▸ Activity list
1. In the passage on human factors in aircraft design, condense the paragraph beginning "Hazel is also helping to launch new design techniques" into a short bulleted list that keeps its main facts.
2. According to the passage on human factors in aircraft design, what is the name of the internationally agreed Standardised Approach?
3. Pick up the passage on human factors in aircraft design after its last sentence and carry it forward.

▸ Excerpted passage
== == ==

Hazel will present and discuss with Cengiz how ‘human factors’ is being turned into published design codes and tangible, practical techniques for design engineers to apply.
Cockpit human factors requirements are now in the design codes for both fixed wing and (since last month) rotary wing aircraft. Hazel has been centrally involved in development of the cockpit design codes and is now working on methods to demonstrate compliance, as she is applying them in an aircraft design project herself.
Hazel is also helping to launch new design techniques to reduce risk from errors in aircraft maintenance. Through the international safety organisation HeliOffshore, a design approach has progressed through workshops and trials to an internationally agreed Standardised Approach known as Human Hazard Analysis (HHA), involving Airbus Helicopters, Leonardo, Sikorsky, Bell and HeliOne, as well as several Operators. Training has been delivered to introduce the method, with the first full courses having been delivered this month. These include why maintenance human factors is important, what design techniques are available, how they will benefit frontline teams and how HHA complements the normal design process.

== == ==

[Entries in a dataset]
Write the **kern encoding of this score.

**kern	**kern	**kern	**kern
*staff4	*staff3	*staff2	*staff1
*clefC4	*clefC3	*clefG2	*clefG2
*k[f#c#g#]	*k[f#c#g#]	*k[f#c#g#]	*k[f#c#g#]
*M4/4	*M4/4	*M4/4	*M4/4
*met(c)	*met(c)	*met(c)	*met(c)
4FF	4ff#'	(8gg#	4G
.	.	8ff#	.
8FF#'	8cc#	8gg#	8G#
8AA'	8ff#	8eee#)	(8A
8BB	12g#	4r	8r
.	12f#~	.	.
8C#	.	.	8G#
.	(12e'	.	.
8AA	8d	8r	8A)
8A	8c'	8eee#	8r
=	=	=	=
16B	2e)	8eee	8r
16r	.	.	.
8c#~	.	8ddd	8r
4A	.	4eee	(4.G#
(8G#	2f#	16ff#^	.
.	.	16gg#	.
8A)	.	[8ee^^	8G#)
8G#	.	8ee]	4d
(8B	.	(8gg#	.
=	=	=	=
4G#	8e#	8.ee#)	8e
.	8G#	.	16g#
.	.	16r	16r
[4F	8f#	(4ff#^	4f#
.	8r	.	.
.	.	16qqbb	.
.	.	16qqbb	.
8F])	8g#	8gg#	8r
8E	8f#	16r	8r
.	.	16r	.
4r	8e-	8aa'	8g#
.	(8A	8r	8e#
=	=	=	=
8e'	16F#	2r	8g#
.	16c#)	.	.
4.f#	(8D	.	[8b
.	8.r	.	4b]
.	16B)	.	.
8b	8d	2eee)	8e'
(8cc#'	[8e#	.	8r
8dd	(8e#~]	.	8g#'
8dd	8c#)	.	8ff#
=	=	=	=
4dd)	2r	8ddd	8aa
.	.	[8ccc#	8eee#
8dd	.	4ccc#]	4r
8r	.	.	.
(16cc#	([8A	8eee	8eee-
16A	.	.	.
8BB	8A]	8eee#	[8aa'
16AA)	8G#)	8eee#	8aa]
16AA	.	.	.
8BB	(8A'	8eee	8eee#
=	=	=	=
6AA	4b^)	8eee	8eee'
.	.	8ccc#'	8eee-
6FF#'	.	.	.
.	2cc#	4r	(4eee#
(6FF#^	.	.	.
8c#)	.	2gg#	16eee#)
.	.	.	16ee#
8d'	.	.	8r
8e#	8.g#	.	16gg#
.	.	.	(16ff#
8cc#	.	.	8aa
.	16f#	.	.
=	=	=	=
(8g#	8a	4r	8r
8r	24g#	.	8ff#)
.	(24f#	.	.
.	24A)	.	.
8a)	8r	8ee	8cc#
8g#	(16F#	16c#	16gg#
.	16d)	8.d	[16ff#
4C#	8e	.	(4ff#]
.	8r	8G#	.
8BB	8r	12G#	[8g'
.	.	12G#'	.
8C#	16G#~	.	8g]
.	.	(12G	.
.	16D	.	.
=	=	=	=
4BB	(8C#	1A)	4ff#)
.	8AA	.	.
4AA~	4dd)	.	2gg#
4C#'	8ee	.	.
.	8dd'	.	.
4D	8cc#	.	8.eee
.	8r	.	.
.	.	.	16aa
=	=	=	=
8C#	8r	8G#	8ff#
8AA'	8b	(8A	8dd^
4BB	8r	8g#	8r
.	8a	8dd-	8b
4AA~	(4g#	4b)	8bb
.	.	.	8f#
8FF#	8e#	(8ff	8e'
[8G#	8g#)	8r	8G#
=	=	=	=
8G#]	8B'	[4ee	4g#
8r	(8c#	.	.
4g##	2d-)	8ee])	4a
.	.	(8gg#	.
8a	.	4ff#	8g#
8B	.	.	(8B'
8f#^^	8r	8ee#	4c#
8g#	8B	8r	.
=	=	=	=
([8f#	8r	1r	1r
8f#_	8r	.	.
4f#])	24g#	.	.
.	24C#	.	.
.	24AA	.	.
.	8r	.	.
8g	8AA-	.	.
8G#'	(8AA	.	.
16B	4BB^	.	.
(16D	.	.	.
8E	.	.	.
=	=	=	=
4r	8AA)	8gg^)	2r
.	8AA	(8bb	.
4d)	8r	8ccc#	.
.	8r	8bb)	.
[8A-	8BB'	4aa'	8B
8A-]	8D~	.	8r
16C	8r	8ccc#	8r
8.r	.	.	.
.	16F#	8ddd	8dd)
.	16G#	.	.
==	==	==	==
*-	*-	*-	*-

== == ==

▸ Answer set
1.
- Hazel is helping to launch new design techniques to reduce risk from errors in aircraft maintenance.
- Through HeliOffshore, an international safety organisation, a design approach moved through workshops and trials to an internationally agreed Standardised Approach called Human Hazard Analysis (HHA).
- Airbus Helicopters, Leonardo, Sikorsky, Bell, HeliOne and several Operators are involved.
- Training has been delivered to introduce the method, and the first full courses were delivered this month.
- The courses cover why maintenance human factors is important, which design techniques are available, how they will benefit frontline teams and how HHA complements the normal design process.

2. Human Hazard Analysis (HHA).

3.
HHA invites our industry to form a positive, proactive habit of learning from everyday practice. It provides a methodology to identify and assess the risk to critical human tasks in the design and maintenance of aircraft. HHA enhances frontline safety by closing the gap between the manufacturer design engineers and the operator maintainers to enhance error tolerant design and critical task processes. It also provides engineers with the tools and knowledge they need to consider human factors during the design process in a way that is systematic, documented and bounded.